Трассы огня хорошо показывают направление, самолет исчез.

— Ты не попал в него?

— Нет, — отвечает Вася.

Когда уже все собрались на КП, где штурманы пишут донесения, а летчики их ждут, покуривая трубки, мой штурман спрашивает:

— Как писать в донесении: обстреляли «хвоста»?

— А никак не пиши. Черт его знает, «хвост» это или свой какой-нибудь несмышленыш.

А в это время, смотрю, Борисенко потихоньку у каждого спрашивает:

— Ребята, кто стрелял в меня?

— Я! — отвечаю.

— Да не мешай ты, я серьезно спрашиваю.

— А я серьезно отвечаю: в тебя стрелял я. — И рассказал, как это было.

— Как же ты, друг мой любезный, в меня стрелял?

— А откуда мне знать, что это именно ты, Женя Борисенко? Зачем увязался?

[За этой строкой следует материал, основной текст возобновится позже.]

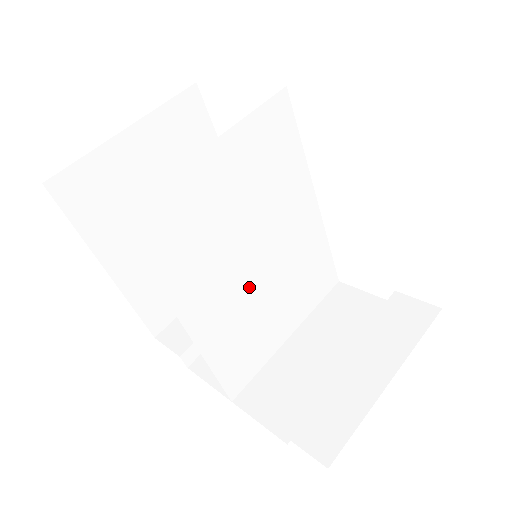
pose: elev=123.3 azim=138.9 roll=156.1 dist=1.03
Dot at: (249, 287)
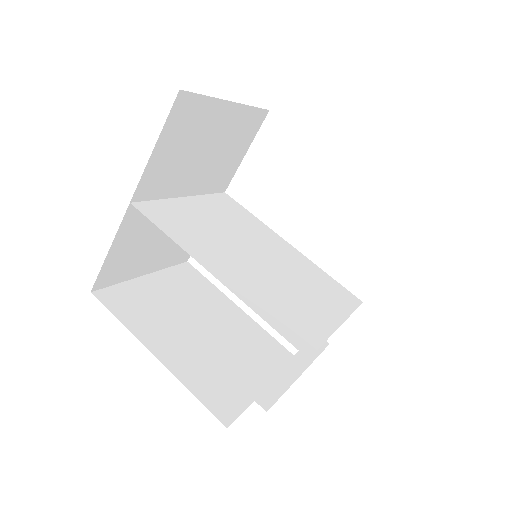
Dot at: (263, 272)
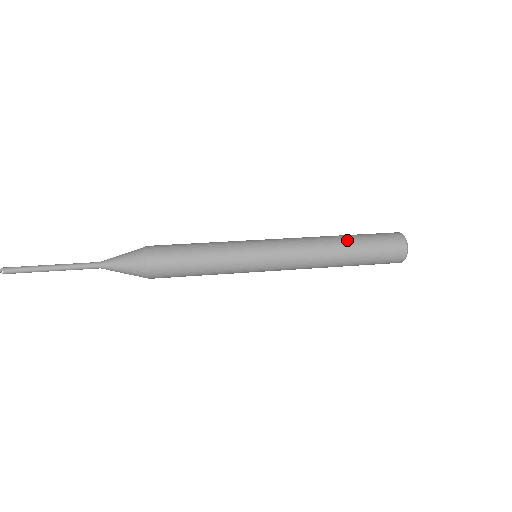
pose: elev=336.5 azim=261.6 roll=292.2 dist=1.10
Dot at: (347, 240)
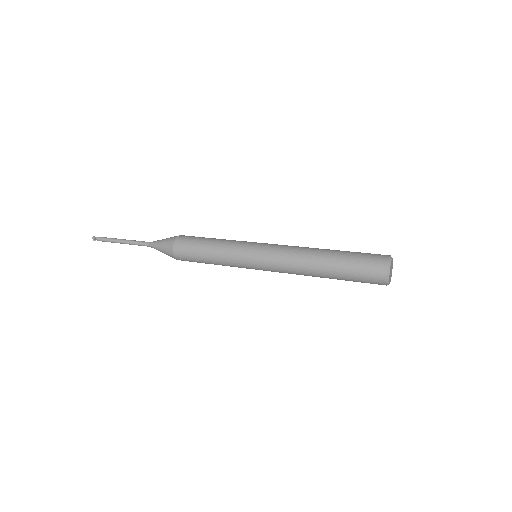
Dot at: (331, 252)
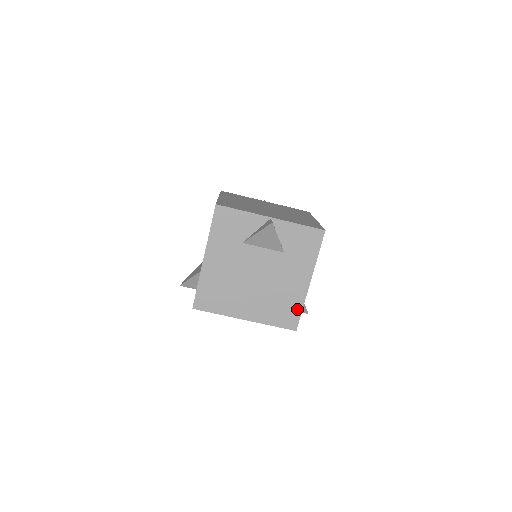
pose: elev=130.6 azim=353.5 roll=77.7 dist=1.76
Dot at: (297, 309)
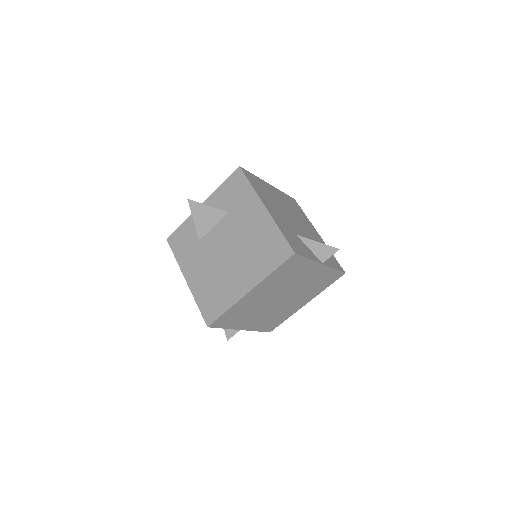
Dot at: (277, 236)
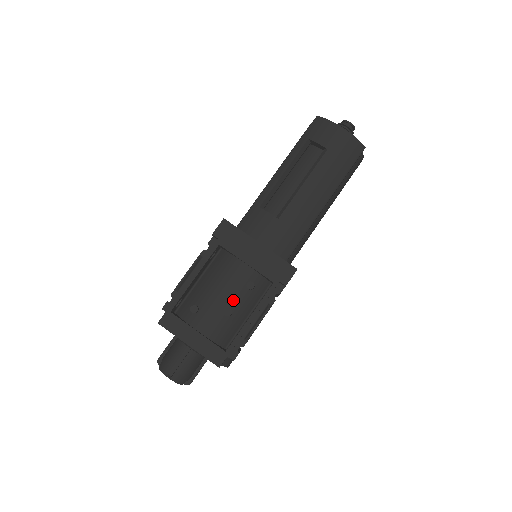
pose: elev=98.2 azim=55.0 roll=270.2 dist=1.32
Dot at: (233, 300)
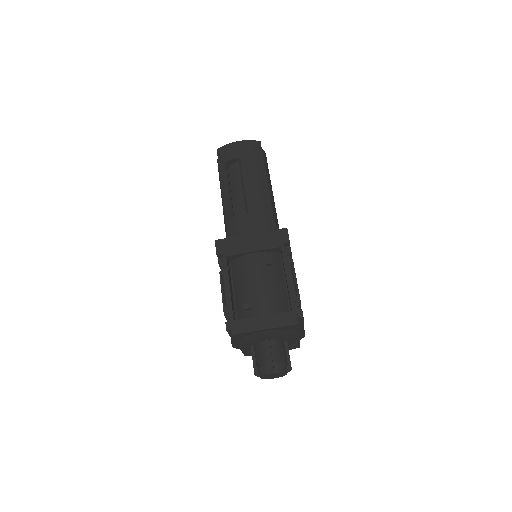
Dot at: (266, 280)
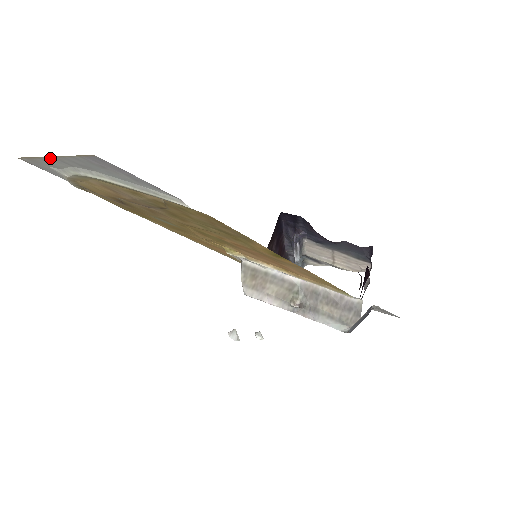
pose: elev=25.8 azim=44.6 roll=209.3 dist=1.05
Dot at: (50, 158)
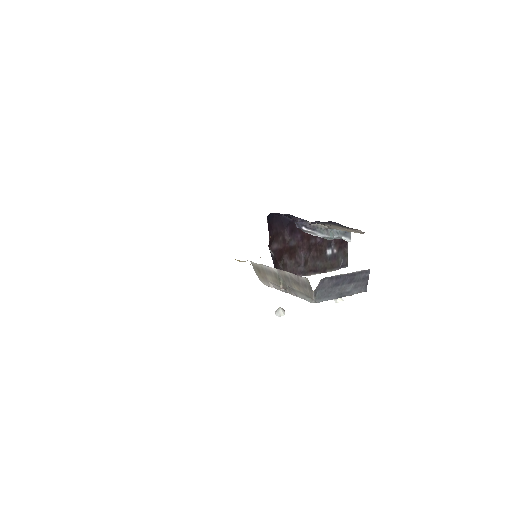
Dot at: occluded
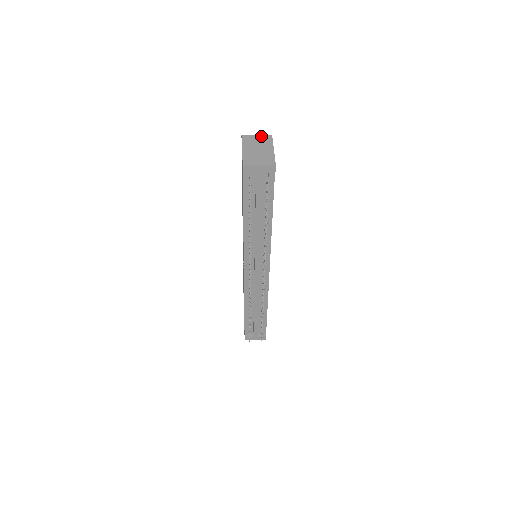
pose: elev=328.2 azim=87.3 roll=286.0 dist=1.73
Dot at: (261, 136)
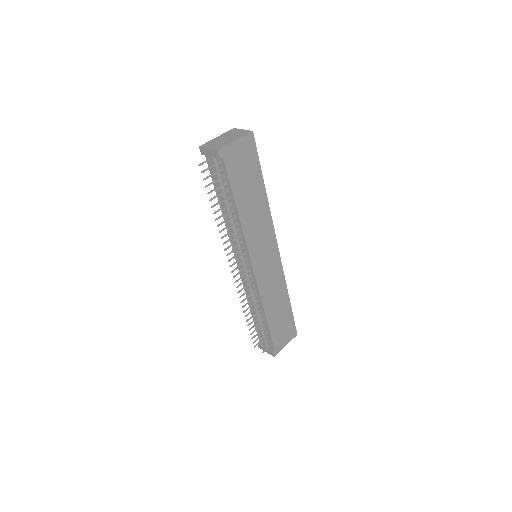
Dot at: (244, 130)
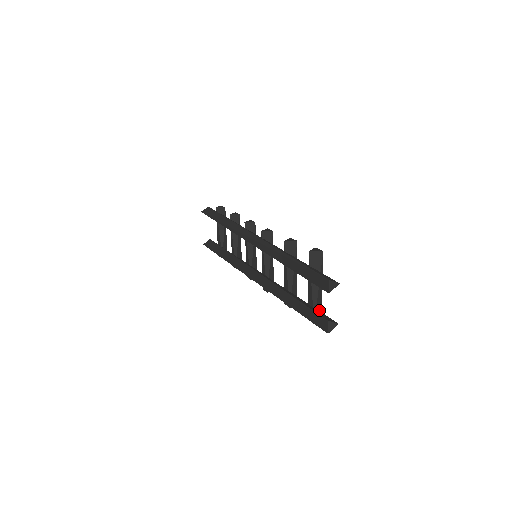
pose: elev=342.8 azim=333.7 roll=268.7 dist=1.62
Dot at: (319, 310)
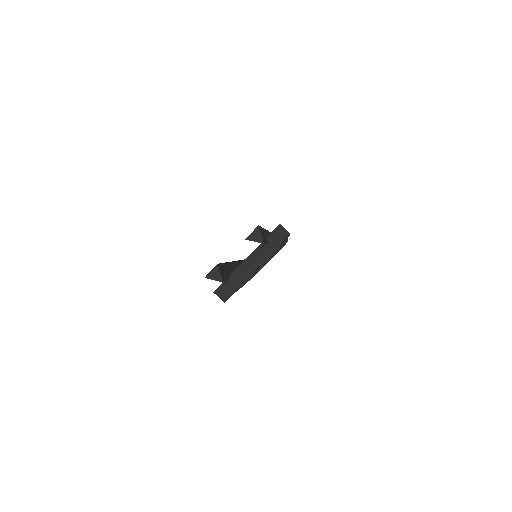
Dot at: (232, 288)
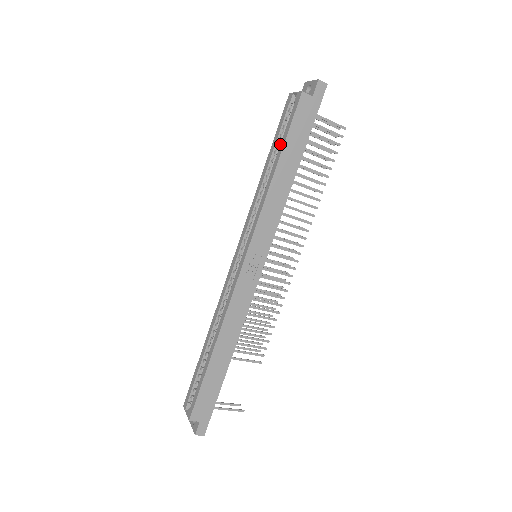
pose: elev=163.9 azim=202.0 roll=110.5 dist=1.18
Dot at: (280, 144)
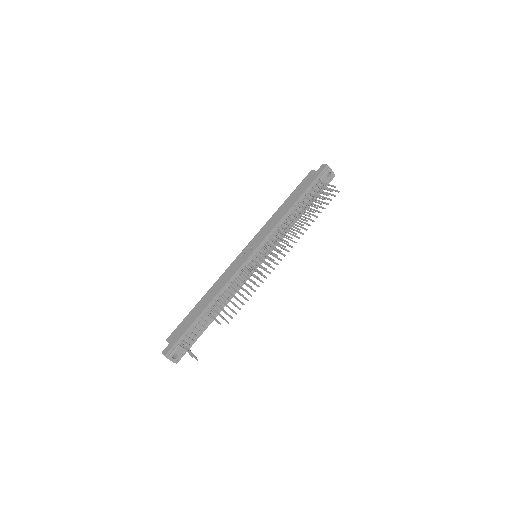
Dot at: occluded
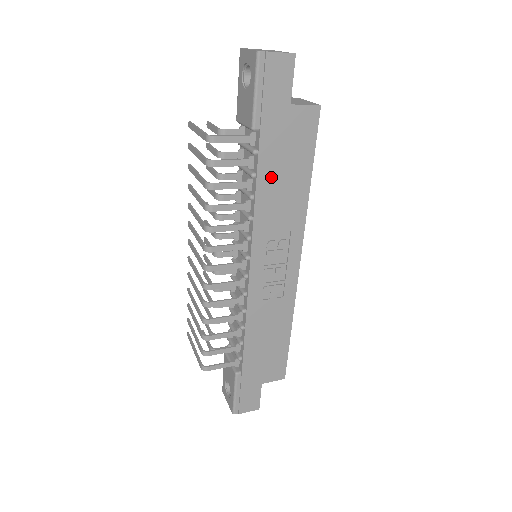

— У меня приборная доска разбита, пилотажные приборы выведены из строя… А по впереди идущему легче вести самолет. Эх, Степан, Степан! Ты же мою Елизавету Васильевну мог оставить вдовой!

— Нет, Женечка! Мой Вася прицеливался, чтобы в тебя не попасть. А глаз у него наметан, ты сам знаешь!

— Ну спасибо, Степан! А я хотел тебя сбить. И сбил бы, если бы не Давлетбаев.

…После того как с впереди идущего самолета дали очередь, Борисенко скомандовал штурману и стрелку открыть ответный огонь.

— Не надо, командир! Это Ил-4, — уверенно сказал Давлетбаев.

— Откуда ты знаешь, ведь далеко, трудно различить. Видел, как он рыскал? Разведчик, стало быть!

— Так ведь видно же, что Ил-4, у него даже правый мотор чихает, подбит он, домой тянет.

Так закончилось это небольшое недоразумение. А с Евгением Ивановичем мы стали называться побратимами, поскольку оба Ивановичи и вроде крещенные огнем, хотя первое боевое крещение мы получили с ним давным-давно.

…Да, Давлетбаевых у нас мало. Это эталон, по которому равнялись остальные стрелки, его наблюдательность, выносливость да к тому же и меткость ставили в пример остальным. Все эти качества со временем обрели многие воздушные стрелки. Все, кроме одного — давлетбаевского зрения. Зрение он имел, как говорят, кошачье. Он мог заметить в воздухе самолет противника значительно раньше, чем оттуда заметят его, а это уже большое преимущество.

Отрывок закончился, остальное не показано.